As in 1998, 1997 and 1996, racial prejudice was the most common motivation for hate crimes, accounting for 4,295 incidents in 1999.
There also were 1,411 incidents attributed to prejudice against the target's religion, 1,317 incidents over sexual orientation, 829 over ethnic or national origin, 19 over disabilities and five over multiple prejudices, the FBI said.
The data came from 12,122 law enforcement agencies in 48 states and the District of Columbia, representing 85 percent of the nation's population.
In 1998, there were 7,755 hate crime incidents, of which 4,321 were racially motivated. But the 1998 data came from 10,730 law enforcement agencies in 46 states and the District of Columbia, representing 80 percent of the nation's population.

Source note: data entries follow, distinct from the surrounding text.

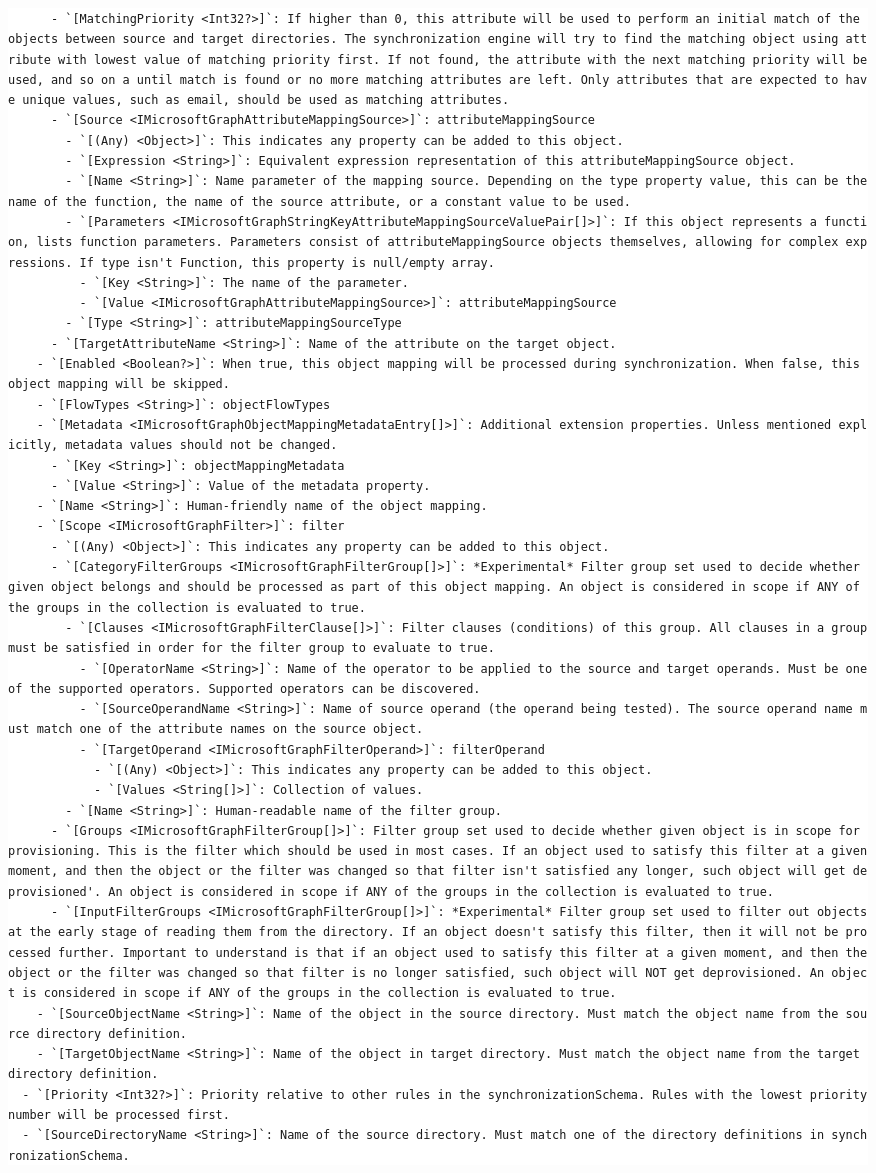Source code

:           - `[MatchingPriority <Int32?>]`: If higher than 0, this attribute will be used to perform an initial match of the objects between source and target directories. The synchronization engine will try to find the matching object using attribute with lowest value of matching priority first. If not found, the attribute with the next matching priority will be used, and so on a until match is found or no more matching attributes are left. Only attributes that are expected to have unique values, such as email, should be used as matching attributes.
          - `[Source <IMicrosoftGraphAttributeMappingSource>]`: attributeMappingSource
            - `[(Any) <Object>]`: This indicates any property can be added to this object.
            - `[Expression <String>]`: Equivalent expression representation of this attributeMappingSource object.
            - `[Name <String>]`: Name parameter of the mapping source. Depending on the type property value, this can be the name of the function, the name of the source attribute, or a constant value to be used.
            - `[Parameters <IMicrosoftGraphStringKeyAttributeMappingSourceValuePair[]>]`: If this object represents a function, lists function parameters. Parameters consist of attributeMappingSource objects themselves, allowing for complex expressions. If type isn't Function, this property is null/empty array.
              - `[Key <String>]`: The name of the parameter.
              - `[Value <IMicrosoftGraphAttributeMappingSource>]`: attributeMappingSource
            - `[Type <String>]`: attributeMappingSourceType
          - `[TargetAttributeName <String>]`: Name of the attribute on the target object.
        - `[Enabled <Boolean?>]`: When true, this object mapping will be processed during synchronization. When false, this object mapping will be skipped.
        - `[FlowTypes <String>]`: objectFlowTypes
        - `[Metadata <IMicrosoftGraphObjectMappingMetadataEntry[]>]`: Additional extension properties. Unless mentioned explicitly, metadata values should not be changed.
          - `[Key <String>]`: objectMappingMetadata
          - `[Value <String>]`: Value of the metadata property.
        - `[Name <String>]`: Human-friendly name of the object mapping.
        - `[Scope <IMicrosoftGraphFilter>]`: filter
          - `[(Any) <Object>]`: This indicates any property can be added to this object.
          - `[CategoryFilterGroups <IMicrosoftGraphFilterGroup[]>]`: *Experimental* Filter group set used to decide whether given object belongs and should be processed as part of this object mapping. An object is considered in scope if ANY of the groups in the collection is evaluated to true.
            - `[Clauses <IMicrosoftGraphFilterClause[]>]`: Filter clauses (conditions) of this group. All clauses in a group must be satisfied in order for the filter group to evaluate to true.
              - `[OperatorName <String>]`: Name of the operator to be applied to the source and target operands. Must be one of the supported operators. Supported operators can be discovered.
              - `[SourceOperandName <String>]`: Name of source operand (the operand being tested). The source operand name must match one of the attribute names on the source object.
              - `[TargetOperand <IMicrosoftGraphFilterOperand>]`: filterOperand
                - `[(Any) <Object>]`: This indicates any property can be added to this object.
                - `[Values <String[]>]`: Collection of values.
            - `[Name <String>]`: Human-readable name of the filter group.
          - `[Groups <IMicrosoftGraphFilterGroup[]>]`: Filter group set used to decide whether given object is in scope for provisioning. This is the filter which should be used in most cases. If an object used to satisfy this filter at a given moment, and then the object or the filter was changed so that filter isn't satisfied any longer, such object will get deprovisioned'. An object is considered in scope if ANY of the groups in the collection is evaluated to true.
          - `[InputFilterGroups <IMicrosoftGraphFilterGroup[]>]`: *Experimental* Filter group set used to filter out objects at the early stage of reading them from the directory. If an object doesn't satisfy this filter, then it will not be processed further. Important to understand is that if an object used to satisfy this filter at a given moment, and then the object or the filter was changed so that filter is no longer satisfied, such object will NOT get deprovisioned. An object is considered in scope if ANY of the groups in the collection is evaluated to true.
        - `[SourceObjectName <String>]`: Name of the object in the source directory. Must match the object name from the source directory definition.
        - `[TargetObjectName <String>]`: Name of the object in target directory. Must match the object name from the target directory definition.
      - `[Priority <Int32?>]`: Priority relative to other rules in the synchronizationSchema. Rules with the lowest priority number will be processed first.
      - `[SourceDirectoryName <String>]`: Name of the source directory. Must match one of the directory definitions in synchronizationSchema.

So the 1999 total was 121 higher than the 1998 figure but the data came from 1,392 more police agencies than in 1998.
Because the number of agencies reporting varies under the voluntary system established by the Hate Crimes Statistics Act of 1990, officials caution against drawing conclusions about trends in hate crime volumes between years. They say the figures provide a rough picture of the general nature of hate crimes.
In 1999, crimes against people accounted for 66.5 percent of the offenses, with intimidation the most frequent of all hate crimes at 35.1 percent of the total. Vandalism and destruction of property accounted for 28.5 percent of all reported offenses, simple assault for 19 percent and aggravated assault for 12 percent.
Of the 9,802 hate crime victims, 82.8 percent were people and the remainder were businesses, religious organizations or other targets. Of the total victims, 56.3 percent were targeted because of their race. Blacks were by far the most frequent victims of hate crimes, numbering 3,679 or 37.5 percent of all victims.
Of the 1,686 victims of religious prejudice, more than 65 percent involved crimes against property. The overwhelming majority of victims, 1,289, were Jewish targets.
In 1999, the largest segment of hate crime incidents occurred on residential property, 28.7 percent. Incidents in alleys, streets or highways accounted for 18.5 percent of total incidents, and another 10.2 percent occurred at schools or colleges. The rest were at varied locations.
Clinton administration efforts to expand federal criminal civil rights law to protect homosexuals, women and the disabled were blocked by Republicans in Congress. The legislation would have added acts of hatred motivated by sexual orientation, gender and disability to the list of hate crimes already covered - acts sparked by prejudice based on race, religion, color or national origin.
Opponents have said the measure would discriminate by creating special classes of victims like gays, would usurp states' rights and would have a chilling effect on free speech.
Attorney General John Ashcroft's spokeswoman Mindy Tucker has said he's willing to take a look at any proposals to expand the law. Ashcroft himself has said he would enforce any provision enacted by Congress. The Bush administration has not taken a position on expanding hate crime laws.